Concernant la suspension de la coordination égypto-israélienne sur les négociations de la trêve, Hégazi estime que le gouvernement israélien « ne veut pas mettre fin à la guerre. La preuve est qu’il a étendu ses opérations à Rafah ». Selon lui, Netanyahu refuse de céder et tente de se maintenir au pouvoir car il est pleinement conscient que le jour où la guerre prendra fin, il sera jugé devant son peuple et devant le tribunal international.

Un soutien qui se poursuit

Malgré la fermeture du terminal de Rafah du côté palestinien, Le Caire continue, selon les forces armées, à larguer des tonnes d’aides humanitaires sur la bande de Gaza, en coopération avec la Jordanie et les Emirats arabes unis.

Sur un autre volet, l’Egypte poursuit sa coordination avec les forces régionales et internationales pour tenter de parvenir à un cessez-le-feu.
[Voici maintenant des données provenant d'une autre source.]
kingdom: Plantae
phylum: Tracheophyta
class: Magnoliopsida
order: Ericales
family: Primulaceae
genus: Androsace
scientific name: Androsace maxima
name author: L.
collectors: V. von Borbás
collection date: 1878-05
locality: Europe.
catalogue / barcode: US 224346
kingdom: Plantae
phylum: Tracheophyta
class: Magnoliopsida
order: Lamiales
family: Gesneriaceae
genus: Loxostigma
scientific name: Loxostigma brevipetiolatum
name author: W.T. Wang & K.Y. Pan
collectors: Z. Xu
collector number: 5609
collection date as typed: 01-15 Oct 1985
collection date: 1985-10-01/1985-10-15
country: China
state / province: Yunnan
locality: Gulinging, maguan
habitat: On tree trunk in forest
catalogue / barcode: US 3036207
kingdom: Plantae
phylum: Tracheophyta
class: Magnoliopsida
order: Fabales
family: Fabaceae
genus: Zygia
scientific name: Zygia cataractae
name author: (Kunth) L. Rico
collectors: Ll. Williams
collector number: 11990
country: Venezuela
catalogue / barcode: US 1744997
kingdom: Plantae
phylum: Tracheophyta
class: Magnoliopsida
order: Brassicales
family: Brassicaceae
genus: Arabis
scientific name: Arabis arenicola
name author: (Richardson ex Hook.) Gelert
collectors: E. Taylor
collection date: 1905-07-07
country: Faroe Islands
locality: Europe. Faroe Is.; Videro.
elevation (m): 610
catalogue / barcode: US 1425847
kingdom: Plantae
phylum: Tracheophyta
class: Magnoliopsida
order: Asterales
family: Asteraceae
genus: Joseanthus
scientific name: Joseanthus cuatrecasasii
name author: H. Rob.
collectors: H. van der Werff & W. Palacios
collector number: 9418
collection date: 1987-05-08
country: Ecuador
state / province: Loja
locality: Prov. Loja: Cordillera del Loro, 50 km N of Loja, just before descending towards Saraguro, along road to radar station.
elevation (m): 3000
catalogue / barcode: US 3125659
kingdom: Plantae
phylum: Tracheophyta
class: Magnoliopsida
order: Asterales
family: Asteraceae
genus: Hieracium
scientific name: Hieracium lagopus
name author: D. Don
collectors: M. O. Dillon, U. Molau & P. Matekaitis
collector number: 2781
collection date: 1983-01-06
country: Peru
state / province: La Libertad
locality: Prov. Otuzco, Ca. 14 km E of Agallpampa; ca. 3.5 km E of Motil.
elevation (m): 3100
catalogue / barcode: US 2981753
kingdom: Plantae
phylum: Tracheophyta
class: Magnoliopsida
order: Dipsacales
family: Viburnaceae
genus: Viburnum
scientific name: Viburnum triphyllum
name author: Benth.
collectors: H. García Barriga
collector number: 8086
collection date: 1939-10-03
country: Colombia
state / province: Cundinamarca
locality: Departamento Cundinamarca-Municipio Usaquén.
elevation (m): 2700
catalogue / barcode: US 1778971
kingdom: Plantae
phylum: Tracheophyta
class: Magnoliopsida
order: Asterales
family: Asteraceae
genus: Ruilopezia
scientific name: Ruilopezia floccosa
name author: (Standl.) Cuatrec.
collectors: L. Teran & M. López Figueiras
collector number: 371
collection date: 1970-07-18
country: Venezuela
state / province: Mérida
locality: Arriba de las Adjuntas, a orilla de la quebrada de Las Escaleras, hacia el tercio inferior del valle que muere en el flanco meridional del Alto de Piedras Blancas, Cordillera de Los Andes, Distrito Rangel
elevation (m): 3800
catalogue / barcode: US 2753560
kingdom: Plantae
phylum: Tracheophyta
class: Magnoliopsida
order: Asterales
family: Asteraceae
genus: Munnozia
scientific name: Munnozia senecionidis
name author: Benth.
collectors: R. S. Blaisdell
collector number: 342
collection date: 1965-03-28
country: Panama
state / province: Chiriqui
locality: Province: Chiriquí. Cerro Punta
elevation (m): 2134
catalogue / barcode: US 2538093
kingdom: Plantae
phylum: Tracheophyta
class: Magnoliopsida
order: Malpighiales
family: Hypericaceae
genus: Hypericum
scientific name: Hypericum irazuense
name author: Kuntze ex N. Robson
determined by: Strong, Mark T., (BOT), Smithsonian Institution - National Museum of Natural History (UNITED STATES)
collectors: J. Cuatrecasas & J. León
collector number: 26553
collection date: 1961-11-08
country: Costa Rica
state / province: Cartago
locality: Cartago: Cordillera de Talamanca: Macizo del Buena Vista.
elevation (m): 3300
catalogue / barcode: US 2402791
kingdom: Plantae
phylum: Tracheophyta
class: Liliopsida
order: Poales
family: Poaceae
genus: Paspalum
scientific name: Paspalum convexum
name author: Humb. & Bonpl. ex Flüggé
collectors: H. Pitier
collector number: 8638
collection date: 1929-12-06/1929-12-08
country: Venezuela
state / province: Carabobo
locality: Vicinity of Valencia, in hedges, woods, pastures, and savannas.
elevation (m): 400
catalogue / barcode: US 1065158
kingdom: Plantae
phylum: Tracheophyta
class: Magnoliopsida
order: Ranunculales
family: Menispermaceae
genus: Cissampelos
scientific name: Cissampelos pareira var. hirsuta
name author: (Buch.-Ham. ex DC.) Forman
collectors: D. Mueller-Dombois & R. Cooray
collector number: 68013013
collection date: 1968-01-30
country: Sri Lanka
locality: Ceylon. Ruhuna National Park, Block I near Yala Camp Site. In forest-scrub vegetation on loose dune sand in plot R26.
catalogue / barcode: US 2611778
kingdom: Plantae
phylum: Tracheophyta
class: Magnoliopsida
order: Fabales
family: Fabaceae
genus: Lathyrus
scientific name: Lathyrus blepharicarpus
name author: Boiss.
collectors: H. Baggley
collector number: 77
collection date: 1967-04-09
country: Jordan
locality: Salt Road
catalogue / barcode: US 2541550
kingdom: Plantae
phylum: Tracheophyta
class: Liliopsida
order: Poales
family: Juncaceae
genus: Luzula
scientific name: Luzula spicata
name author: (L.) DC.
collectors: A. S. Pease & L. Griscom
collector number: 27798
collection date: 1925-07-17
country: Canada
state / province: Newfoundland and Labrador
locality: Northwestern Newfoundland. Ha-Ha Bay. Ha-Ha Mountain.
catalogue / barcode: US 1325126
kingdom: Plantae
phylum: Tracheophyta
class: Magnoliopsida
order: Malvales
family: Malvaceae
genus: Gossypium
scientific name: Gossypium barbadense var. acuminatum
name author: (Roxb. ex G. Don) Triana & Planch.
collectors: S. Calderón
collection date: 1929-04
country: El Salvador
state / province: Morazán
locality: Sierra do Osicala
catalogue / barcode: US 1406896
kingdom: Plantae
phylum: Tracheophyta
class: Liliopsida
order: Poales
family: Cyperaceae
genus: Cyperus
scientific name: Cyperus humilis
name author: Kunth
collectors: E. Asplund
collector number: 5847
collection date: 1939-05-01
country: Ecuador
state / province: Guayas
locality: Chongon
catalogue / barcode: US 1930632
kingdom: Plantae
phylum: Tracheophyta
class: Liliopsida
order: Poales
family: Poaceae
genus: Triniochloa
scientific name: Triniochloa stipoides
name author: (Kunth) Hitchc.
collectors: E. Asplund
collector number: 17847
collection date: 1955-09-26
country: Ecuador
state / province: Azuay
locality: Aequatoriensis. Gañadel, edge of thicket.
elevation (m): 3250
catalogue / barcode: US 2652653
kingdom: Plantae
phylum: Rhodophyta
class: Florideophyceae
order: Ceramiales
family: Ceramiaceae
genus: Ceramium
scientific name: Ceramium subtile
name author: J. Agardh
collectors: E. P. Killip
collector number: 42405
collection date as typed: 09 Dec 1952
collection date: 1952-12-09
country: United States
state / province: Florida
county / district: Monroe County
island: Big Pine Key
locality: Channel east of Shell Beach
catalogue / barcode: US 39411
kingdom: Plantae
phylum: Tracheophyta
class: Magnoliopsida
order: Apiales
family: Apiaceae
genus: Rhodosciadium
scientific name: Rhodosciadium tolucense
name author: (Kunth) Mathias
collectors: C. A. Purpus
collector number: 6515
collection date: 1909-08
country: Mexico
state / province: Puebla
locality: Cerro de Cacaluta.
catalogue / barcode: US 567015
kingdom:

Les chefs de la diplomatie égyptienne et américaine, Sameh Shoukry et Antony Blinken, ont échangé, le 13 mai, leurs visions sur la détérioration des conditions humanitaires et sécuritaires dans la bande de Gaza, surtout à Rafah, après la prise de contrôle israélienne du côté palestinien du point de passage de Rafah, empêchant l’entrée des aides humanitaires.

Sameh Shoukry a rappelé à son homologue américain les conséquences humanitaires désastreuses qui affecteront plus de 1,4 million de Palestiniens si l’agression israélienne à Rafah se poursuit, soulignant la nécessité de rétablir l’accès de la population de Gaza à l’aide humanitaire qui a cessé ces derniers jours.

 CIJ : Des verdicts légalement contraignantset sans appel

Le 26 janvier dernier, la Cour Internationale de Justice (CIJ) a rendu une décision demandant à Israël d’empêcher d’éventuels actes de « génocide » et de « prendre des mesures immédiates » pour permettre la fourniture « de l’aide humanitaire à la population civile de Gaza ». Les décisions de la CIJ sont légalement contraignantes et sans appel, et il incombe aux différents Etats de les appliquer. Rien ne garantit cependant qu’Israël obtempère et applique ces décisions.

L’arrêt rendu par la CIJ, qui reconnaît le risque plausible de génocide de la population palestinienne à Gaza, constitue une étape importante qui pourrait contribuer à la protection de la population palestinienne dans la bande de Gaza occupée contre de nouvelles souffrances et préjudices irréparables.

La Cour, saisie par l’Afrique du Sud, qui estime qu’Israël viole la Convention des Nations-Unies sur le génocide de 1948, a ordonné six mesures conservatoires. Israël doit notamment s’abstenir de commettre des actes entrant dans le champ d’application de la Convention sur le génocide, prévenir l’incitation directe et publique à commettre le génocide, punir toute incitation directe et publique à commettre le génocide, prendre des mesures immédiates pour permettre la fourniture de l’aide humanitaire à la population civile de Gaza et présenter un rapport à la Cour d’ici un mois sur toutes les mesures prises conformément à cette ordonnance.